5. Empower the Next Generation of Data Talent

With almost half (48%) of businesses struggling to recruit roles with hard data skills and the need for these skills growing, it’s clear that many businesses in traditional sectors are going to struggle to attract talent in the numbers required. Businesses that have seen real success have mitigated the need to attract in-demand technical talent by developing advanced data skills in house.

By embedding a data-driven culture throughout your organization, you free up your data team to work on complex challenges such as using advanced machine learning analysis. In one case, an engineer in an energy company, responsible for the start-up, shutdown and front-line maintenance of power generation units, was able to use machine learning (ML) analysis to discover that a particular type of steam circuit within a unit would routinely leak – which had not been picked up by the data analysis techniques previously used. This discovery was estimated to save the company $100,000 per year in water costs alone.

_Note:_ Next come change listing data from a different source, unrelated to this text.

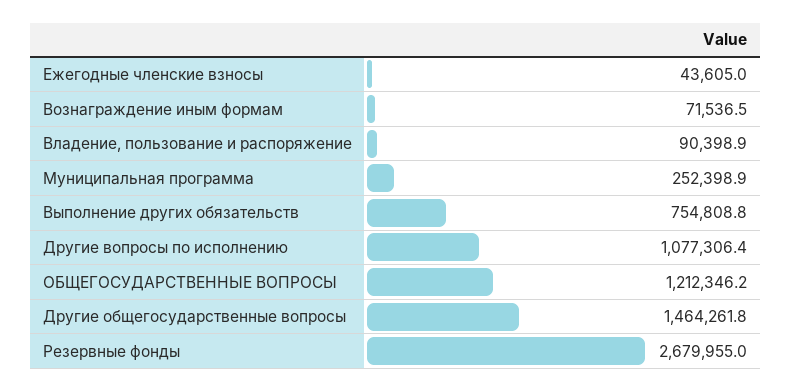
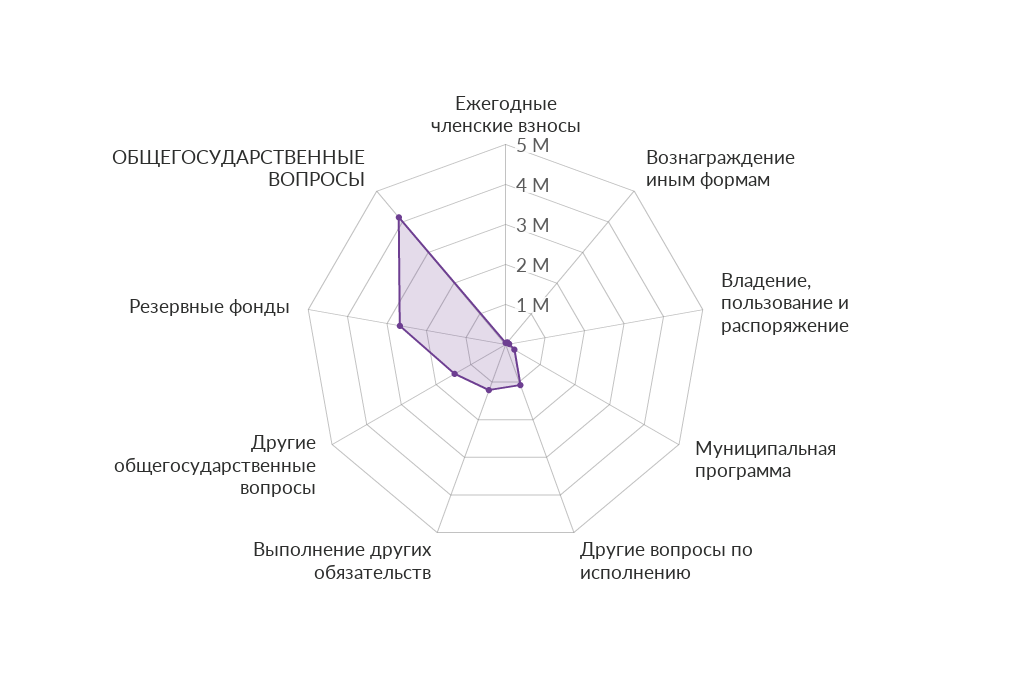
  {
    "Ежегодные членские взносы": 43605,
    "Вознаграждение иным формам": 71536.5,
    "Владение, пользование и распоряжение": 90398.9,
    "Муниципальная программа": 252398.9,
-   "Выполнение других обязательств": 754808.8,
+   "Выполнение других обязательств": 1200000,
    "Другие вопросы по исполнению": 1077306.4,
-   "ОБЩЕГОСУДАРСТВЕННЫЕ ВОПРОСЫ": 1212346.2,
+   "ОБЩЕГОСУДАРСТВЕННЫЕ ВОПРОСЫ": 4200000,
    "Другие общегосударственные вопросы": 1464261.8,
    "Резервные фонды": 2679955
  }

Providing your data specialists with access to further training and upskilling together with the ability to work on high-value opportunities will be critical in the fight to retain sought-after data talent.

In conclusion, businesses that will truly thrive this year are those who develop a data-driven culture throughout the whole organization. By adopting the five measures above and committing to them, they will be able to retain talent, make data-driven decisions, maximize their investments in technology and processes, as well as achieve their digital transformation objectives.